GENETIC ALGORITHMS IN FEATURE SELECTION

W. Demuth and K. Varmuza

Vienna University of Technology, Laboratory for Chemometrics
Institute of Food Chemistry
Getreidemarkt 9/160, A-1060 Vienna, Austria, wilhelm.demuth@chello.at


The usefulness of the selection of appropriate subsets of features is controversially discussed in chemometrics. For some methods like multiple linear regression or linear discriminant analysis a feature selection or a feature reduction by transformation into a set of latent variables is usually necessary. It is also evident that features which introduce only noise may deteriorate the performance of a model. Other reasons for preferring a reduced set of features are economical and technical restrictions. The often large number of features in chemical problems makes it impossible to obtain an exhaustive solution by testing all possible subsets of features.

Basically, there are three types of methods for feature selection, the univariate, the stepwise, and the multivariate approach. (1) Univariate methods select a subset of features which individually have the maximum desired quality - for instance maximum discriminating power or maximum correlation to a given property. This method is simple and fast but suffers from the fact that no interactions between the features are considered. (2) Stepwise approaches typically start with a univariate selection and then test many or all combinations of systematically extended subsets of features. (3) A potentially powerful multivariate method uses genetic algorithms (GA). Contrary to univariate approaches, GA include an optimization process, in which many combinations of features and their interactions are considered. GA have been successfully applied for feature selection especially in multivariate calibration.
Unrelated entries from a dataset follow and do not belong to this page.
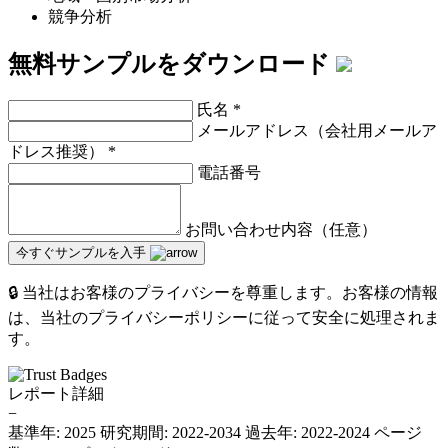
競争分析
無料サンプルをダウンロード
氏名
*
メールアドレス（会社用メールア
ドレス推奨）
*
電話番号
お問い合わせ内容（任意）
今すぐサンプルを入手
🔒 当社はお客様のプライバシーを尊重します。お客様の情報
は、当社のプライバシーポリシーに従って安全に処理されま
す。
レポート詳細
−
基準年: 2025
研究期間: 2022-2034
過去年: 2022-2024
ページ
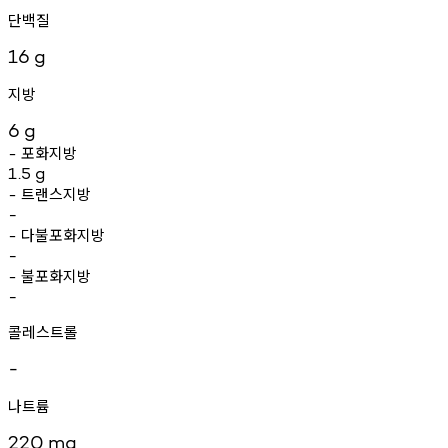
단백질
16
g
지방
6
g
포화지방
-
1.5
g
트랜스지방
-
-
다불포화지방
-
-
불포화지방
-
-
콜레스트롤
-
나트륨
220
mg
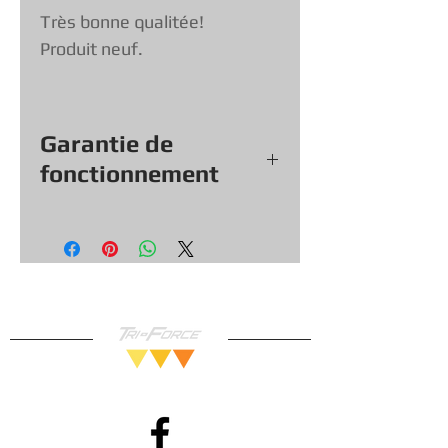
Très bonne qualitée!
Produit neuf.
Garantie de
fonctionnement
Tout nos jeux, consoles et
accessoires (sauf exception &
objets vendu tel quel) viennent
avec une garantie de
fonctionnement de
30
jours, vous
pouvez donc magasiner en toute
confiance!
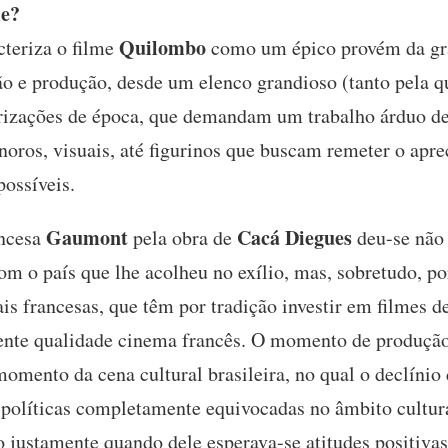
me?
Quilombo
cteriza o filme
como um épico provém da gra
 e produção, desde um elenco grandioso (tanto pela q
erizações de época, que demandam um trabalho árduo de
onoros, visuais, até figurinos que buscam remeter o apre
possíveis.
Gaumont
Cacá Diegues
ancesa
pela obra de
deu-se não 
m o país que lhe acolheu no exílio, mas, sobretudo, po
 francesas, que têm por tradição investir em filmes de
lente qualidade cinema francês. O momento de produção
omento da cena cultural brasileira, no qual o declíni
 políticas completamente equivocadas no âmbito cultur
iro justamente quando dele esperava-se atitudes positi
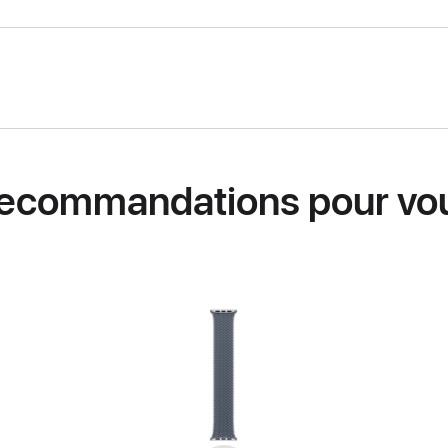
ecommandations pour vo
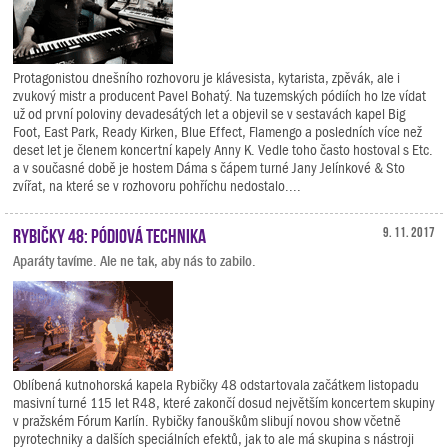
Protagonistou dnešního rozhovoru je klávesista, kytarista, zpěvák, ale i
zvukový mistr a producent Pavel Bohatý. Na tuzemských pódiích ho lze vídat
už od první poloviny devadesátých let a objevil se v sestavách kapel Big
Foot, East Park, Ready Kirken, Blue Effect, Flamengo a posledních více než
deset let je členem koncertní kapely Anny K. Vedle toho často hostoval s Etc.
a v současné době je hostem Dáma s čápem turné Jany Jelínkové & Sto
zvířat, na které se v rozhovoru pohříchu nedostalo....
Rybičky 48: Pódiová technika
9. 11. 2017
Aparáty tavíme. Ale ne tak, aby nás to zabilo.
Oblíbená kutnohorská kapela Rybičky 48 odstartovala začátkem listopadu
masivní turné 115 let R48, které zakončí dosud největším koncertem skupiny
v pražském Fórum Karlín. Rybičky fanouškům slibují novou show včetně
pyrotechniky a dalších speciálních efektů, jak to ale má skupina s nástroji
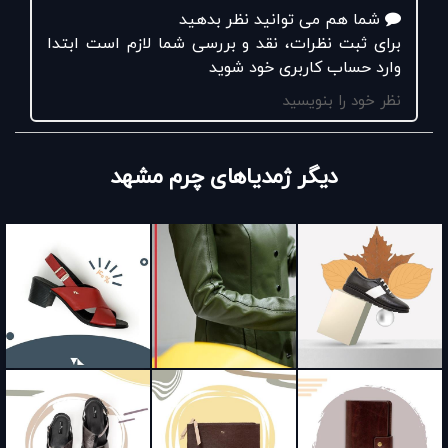
شما هم می توانید نظر بدهید
برای ثبت نظرات، نقد و بررسی شما لازم است ابتدا
وارد حساب کاربری خود شوید
نظر خود را بنویسید
دیگر ژمدیاهای چرم مشهد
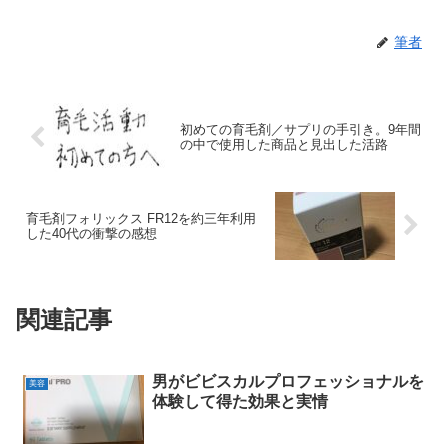
筆者
初めての育毛剤／サプリの手引き。9年間
の中で使用した商品と見出した活路
育毛剤フォリックス FR12を約三年利用
した40代の衝撃の感想
関連記事
男がビビスカルプロフェッショナルを
美容
体験して得た効果と実情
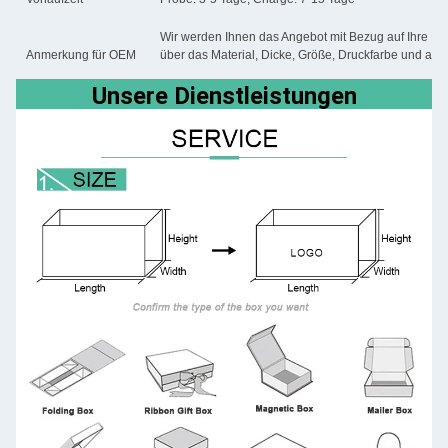
Wir werden Ihnen das Angebot mit Bezug auf Ihre Det
Anmerkung für OEM
über das Material, Dicke, Größe, Druckfarbe und an
Unsere Dienstleistungen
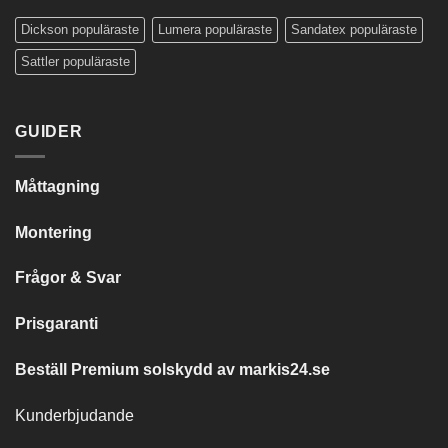
väv
Dickson populäraste
Lumera populäraste
Sandatex populäraste
Sattler populäraste
GUIDER
Måttagning
Montering
Frågor & Svar
Prisgaranti
Beställ Premium solskydd av
markis24.se
Kunderbjudande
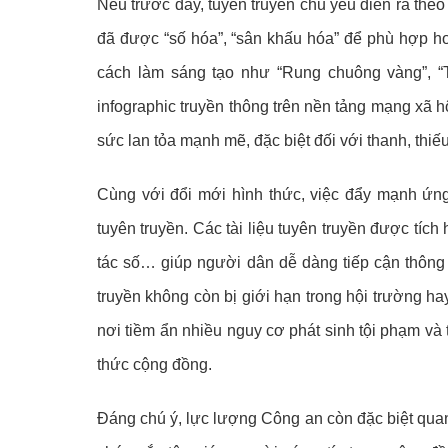
Nếu trước đây, tuyên truyền chủ yếu diễn ra theo 
đã được “số hóa”, “sân khấu hóa” để phù hợp hơn
cách làm sáng tạo như “Rung chuông vàng”, “
infographic truyền thông trên nền tảng mạng xã h
sức lan tỏa mạnh mẽ, đặc biệt đối với thanh, thiếu
Cùng với đổi mới hình thức, việc đẩy mạnh ứng
tuyên truyền. Các tài liệu tuyên truyền được tíc
tác số… giúp người dân dễ dàng tiếp cận thông 
truyền không còn bị giới hạn trong hội trường h
nơi tiềm ẩn nhiều nguy cơ phát sinh tội phạm và
thức cộng đồng.
Đáng chú ý, lực lượng Công an còn đặc biệt quan 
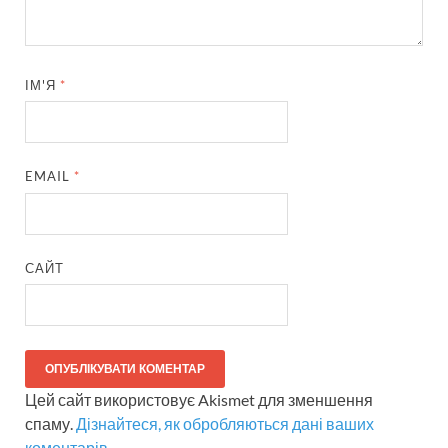
ІМ'Я
*
EMAIL
*
САЙТ
Цей сайт використовує Akismet для зменшення
спаму.
Дізнайтеся, як обробляються дані ваших
коментарів.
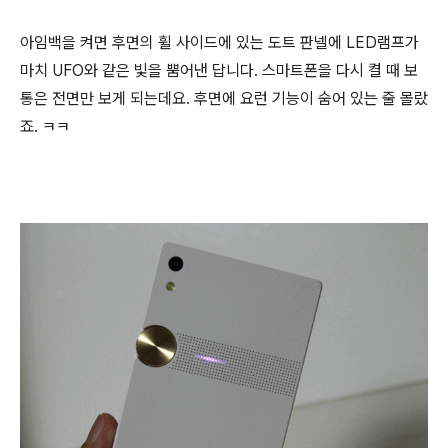
아임백을 켜면 후면의 휠 사이드에 있는 도트 판넬에 LED램프가
마치 UFO와 같은 빛을 뿜어낸 답니다. 스마트폰을 다시 켤 때 보
통은 전면만 보게 되는데요. 후면에 요런 기능이 숨어 있는 줄 몰랐
죠. ㅋㅋ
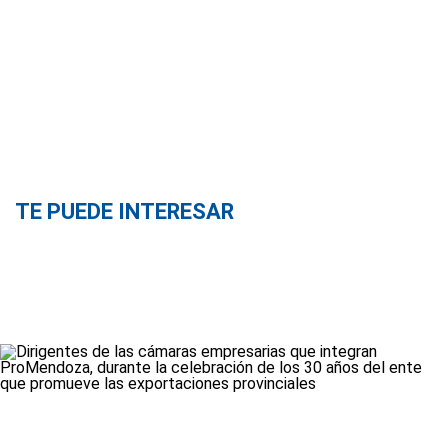
TE PUEDE INTERESAR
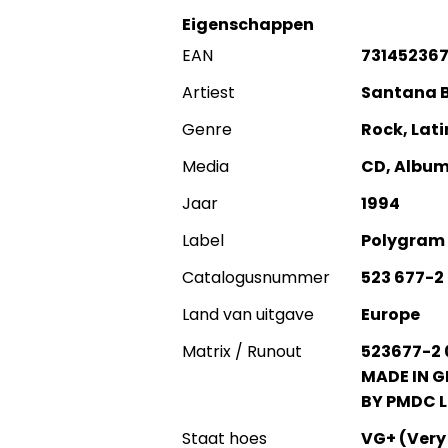
Eigenschappen
EAN
73145236
Artiest
Santana B
Genre
Rock, Lati
Media
CD, Albu
Jaar
1994
Label
Polygram
Catalogusnummer
523 677-2
Land van uitgave
Europe
Matrix / Runout
523677-2 0
MADE IN G
BY PMDC L
Staat hoes
VG+ (Very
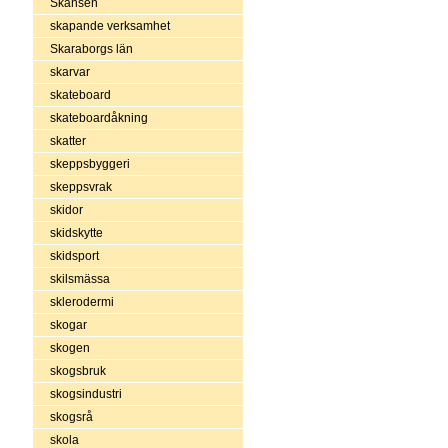
Skansen
skapande verksamhet
Skaraborgs län
skarvar
skateboard
skateboardåkning
skatter
skeppsbyggeri
skeppsvrak
skidor
skidskytte
skidsport
skilsmässa
sklerodermi
skogar
skogen
skogsbruk
skogsindustri
skogsrå
skola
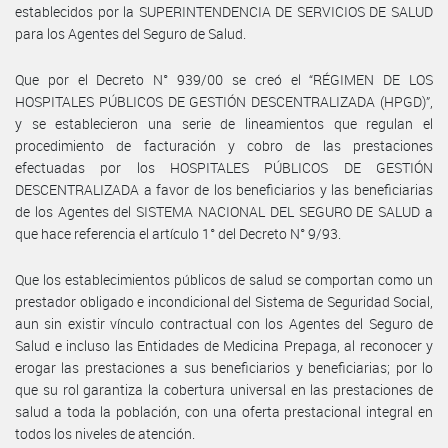
establecidos por la SUPERINTENDENCIA DE SERVICIOS DE SALUD
para los Agentes del Seguro de Salud.
Que por el Decreto N° 939/00 se creó el “RÉGIMEN DE LOS
HOSPITALES PÚBLICOS DE GESTIÓN DESCENTRALIZADA (HPGD)”,
y se establecieron una serie de lineamientos que regulan el
procedimiento de facturación y cobro de las prestaciones
efectuadas por los HOSPITALES PÚBLICOS DE GESTIÓN
DESCENTRALIZADA a favor de los beneficiarios y las beneficiarias
de los Agentes del SISTEMA NACIONAL DEL SEGURO DE SALUD a
que hace referencia el artículo 1° del Decreto N° 9/93.
Que los establecimientos públicos de salud se comportan como un
prestador obligado e incondicional del Sistema de Seguridad Social,
aun sin existir vínculo contractual con los Agentes del Seguro de
Salud e incluso las Entidades de Medicina Prepaga, al reconocer y
erogar las prestaciones a sus beneficiarios y beneficiarias; por lo
que su rol garantiza la cobertura universal en las prestaciones de
salud a toda la población, con una oferta prestacional integral en
todos los niveles de atención.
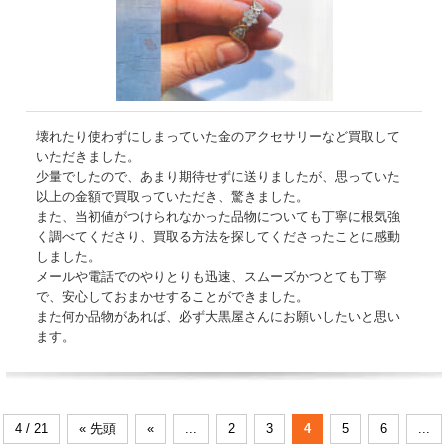
壊れたり使わずにしまっていた金のアクセサリーなど買取して
いただきました。
少量でしたので、あまり期待せずに送りましたが、思っていた
以上の金額で買取っていただき、驚きました。
また、当初値がつけられなかった品物についても丁寧に根気強
く調べてくださり、買取る方法を探してくださったことに感動
しました。
メールや電話でのやりとりも迅速、スムーズかつとても丁寧
で、安心しておまかせすることができました。
また何か品物があれば、必ず大黒屋さんにお願いしたいと思い
ます。
4 / 21
« 先頭
«
...
2
3
4
5
6
...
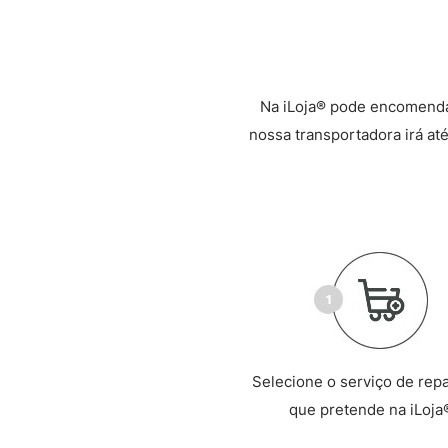
Na iLoja® pode encomenda
nossa transportadora irá até
Selecione o serviço de rep
que pretende na iLoja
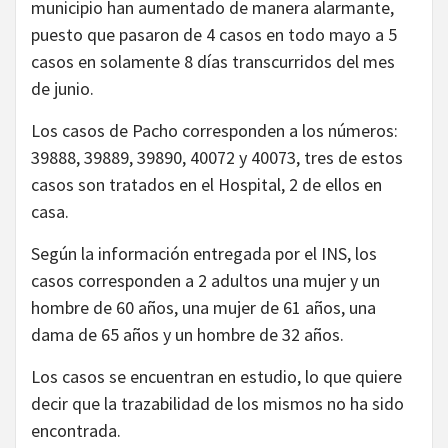
municipio han aumentado de manera alarmante,
puesto que pasaron de 4 casos en todo mayo a 5
casos en solamente 8 días transcurridos del mes
de junio.
Los casos de Pacho corresponden a los números:
39888, 39889, 39890, 40072 y 40073, tres de estos
casos son tratados en el Hospital, 2 de ellos en
casa.
Según la información entregada por el INS, los
casos corresponden a 2 adultos una mujer y un
hombre de 60 años, una mujer de 61 años, una
dama de 65 años y un hombre de 32 años.
Los casos se encuentran en estudio, lo que quiere
decir que la trazabilidad de los mismos no ha sido
encontrada.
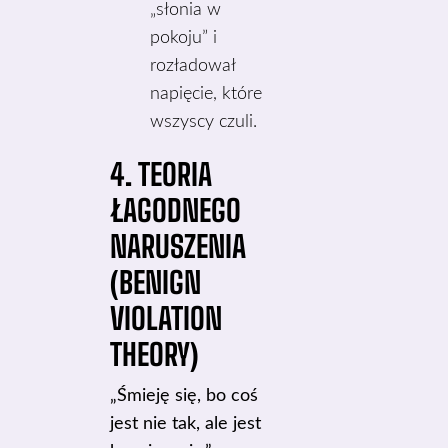
„słonia w
pokoju” i
rozładował
napięcie, które
wszyscy czuli.
4. TEORIA
ŁAGODNEGO
NARUSZENIA
(BENIGN
VIOLATION
THEORY)
„Śmieję się, bo coś
jest nie tak, ale jest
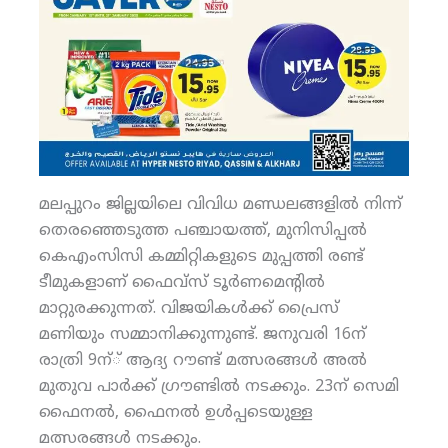
മലപ്പുറം ജില്ലയിലെ വിവിധ മണ്ഡലങ്ങളില്‍ നിന്ന്
തെരഞ്ഞെടുത്ത പഞ്ചായത്ത്, മുനിസിപ്പല്‍
കെഎംസിസി കമ്മിറ്റികളുടെ മുപ്പത്തി രണ്ട്
ടീമുകളാണ് ഫൈവ്‌സ് ടൂര്‍ണമെന്റില്‍
മാറ്റുരക്കുന്നത്. വിജയികള്‍ക്ക് പ്രൈസ്
മണിയും സമ്മാനിക്കുന്നുണ്ട്. ജനുവരി 16ന്
രാത്രി 9ന്് ആദ്യ റൗണ്ട് മത്സരങ്ങള്‍ അല്‍
മുതുവ പാര്‍ക്ക് ഗ്രൗണ്ടില്‍ നടക്കും. 23ന് സെമി
ഫൈനല്‍, ഫൈനല്‍ ഉള്‍പ്പടെയുള്ള
മത്സരങ്ങള്‍ നടക്കും.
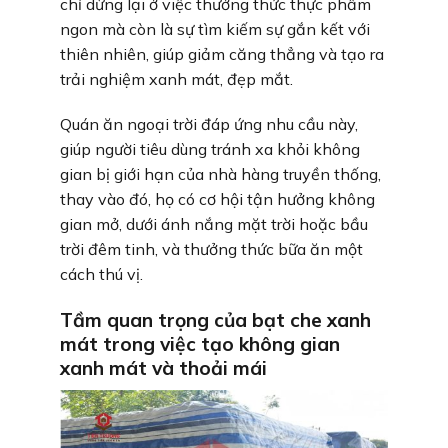
chỉ dừng lại ở việc thưởng thức thực phẩm
ngon mà còn là sự tìm kiếm sự gắn kết với
thiên nhiên, giúp giảm căng thẳng và tạo ra
trải nghiệm xanh mát, đẹp mắt.
Quán ăn ngoại trời đáp ứng nhu cầu này,
giúp người tiêu dùng tránh xa khỏi không
gian bị giới hạn của nhà hàng truyền thống,
thay vào đó, họ có cơ hội tận hưởng không
gian mở, dưới ánh nắng mặt trời hoặc bầu
trời đêm tinh, và thưởng thức bữa ăn một
cách thú vị.
Tầm quan trọng của bạt che xanh
mát trong việc tạo không gian
xanh mát và thoải mái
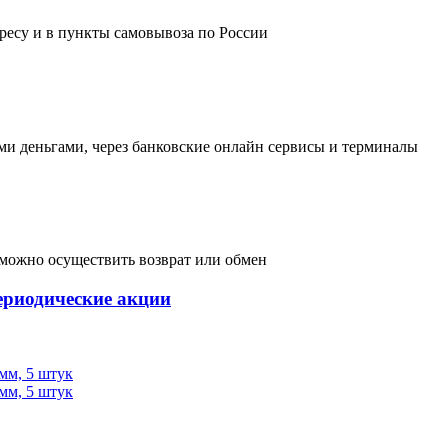
дресу и в пункты самовывоза по России
и деньгами, через банковские онлайн сервисы и терминалы
, можно осуществить возврат или обмен
ериодические акции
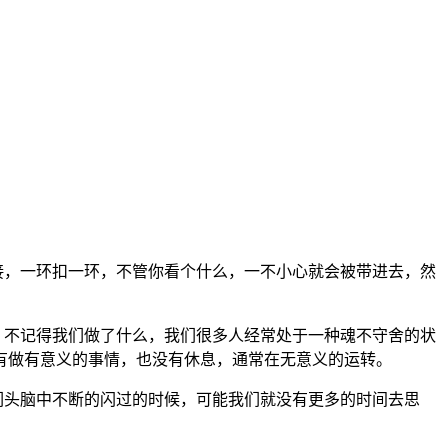
接，一环扣一环，不管你看个什么，一不小心就会被带进去，然
不记得我们做了什么，我们很多人经常处于一种魂不守舍的状
有做有意义的事情，也没有休息，通常在无意义的运转。
头脑中不断的闪过的时候，可能我们就没有更多的时间去思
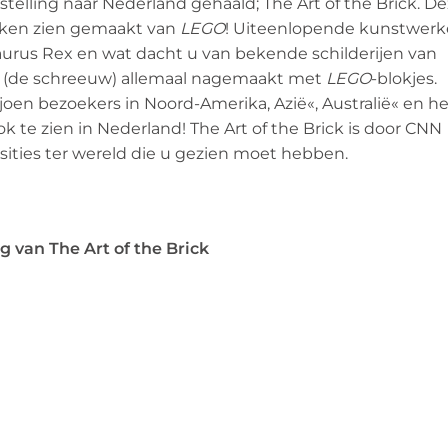
lling naar Nederland gehaald; The Art of the Brick. D
erken zien gemaakt van
LEGO
! Uiteenlopende kunstwer
urus Rex en wat dacht u van bekende schilderijen van
 (de schreeuw) allemaal nagemaakt met
LEGO
-blokjes.
iljoen bezoekers in Noord-Amerika,
Azië
«, Australië« en h
 te zien in Nederland! The Art of the Brick is door CNN
sities ter wereld die u gezien moet hebben.
g van The Art of the Brick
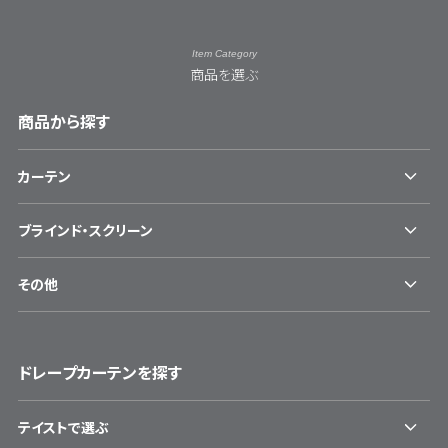
Item Category
商品を選ぶ
商品から探す
カーテン
ブラインド・スクリーン
その他
ドレープカーテンを探す
テイストで選ぶ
In this work univariate approaches (based on the Fisher ratio or the correlation coefficient) and GA were compared for feature selection in multivariate classification and calibration. A considerable reduction of the number of features was often possible without a loss of predictive performance. In some cases subsets of features which were selected by GA gave better results than subsets selected by the univariate approach or the full set of features. A significant improvement in prediction could be often achieved by combining several GA-solutions (chromosomes) instead of using only the best one.

Contributions by R. Leardi, H. Yoshida, and K. Funatsu are gratefully acknowledged. The Austrian Science Fund supported this work (project P14792-CHE).